== INPUT

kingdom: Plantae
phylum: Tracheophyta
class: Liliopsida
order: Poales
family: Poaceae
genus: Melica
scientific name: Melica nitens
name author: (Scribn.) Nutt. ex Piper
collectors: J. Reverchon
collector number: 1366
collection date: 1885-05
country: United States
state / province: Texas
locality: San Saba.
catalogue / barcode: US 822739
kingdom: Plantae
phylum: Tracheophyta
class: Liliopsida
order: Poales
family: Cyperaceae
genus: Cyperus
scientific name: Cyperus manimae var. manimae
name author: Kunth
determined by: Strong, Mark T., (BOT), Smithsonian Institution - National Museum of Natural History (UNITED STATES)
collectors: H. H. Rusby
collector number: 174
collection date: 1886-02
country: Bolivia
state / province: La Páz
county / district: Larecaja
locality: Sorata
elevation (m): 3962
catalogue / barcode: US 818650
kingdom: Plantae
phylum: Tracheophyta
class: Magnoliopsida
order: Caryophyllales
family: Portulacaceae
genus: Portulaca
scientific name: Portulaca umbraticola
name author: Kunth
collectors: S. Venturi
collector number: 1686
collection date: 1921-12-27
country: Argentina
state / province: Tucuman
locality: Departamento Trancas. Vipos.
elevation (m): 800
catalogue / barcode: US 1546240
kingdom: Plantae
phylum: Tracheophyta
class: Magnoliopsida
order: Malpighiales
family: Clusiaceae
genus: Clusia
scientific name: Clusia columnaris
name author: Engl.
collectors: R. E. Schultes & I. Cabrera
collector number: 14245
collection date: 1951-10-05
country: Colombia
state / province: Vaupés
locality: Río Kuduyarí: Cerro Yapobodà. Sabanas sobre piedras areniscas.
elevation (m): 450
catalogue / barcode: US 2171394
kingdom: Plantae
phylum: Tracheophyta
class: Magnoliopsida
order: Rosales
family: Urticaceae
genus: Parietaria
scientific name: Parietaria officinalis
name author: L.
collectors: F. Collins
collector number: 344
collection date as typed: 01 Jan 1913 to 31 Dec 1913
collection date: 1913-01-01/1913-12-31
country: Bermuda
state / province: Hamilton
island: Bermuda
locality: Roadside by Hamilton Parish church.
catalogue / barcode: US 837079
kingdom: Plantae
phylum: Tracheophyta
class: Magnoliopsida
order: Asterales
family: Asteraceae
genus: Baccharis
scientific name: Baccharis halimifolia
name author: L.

====

#### [OBJECTIVE]
Identify every line in the records above that contains the word "locality", and copy each of those lines.

#### [TASK OUTPUT]
locality: San Saba.
locality: Sorata
locality: Departamento Trancas. Vipos.
locality: Río Kuduyarí: Cerro Yapobodà. Sabanas sobre piedras areniscas.
locality: Roadside by Hamilton Parish church.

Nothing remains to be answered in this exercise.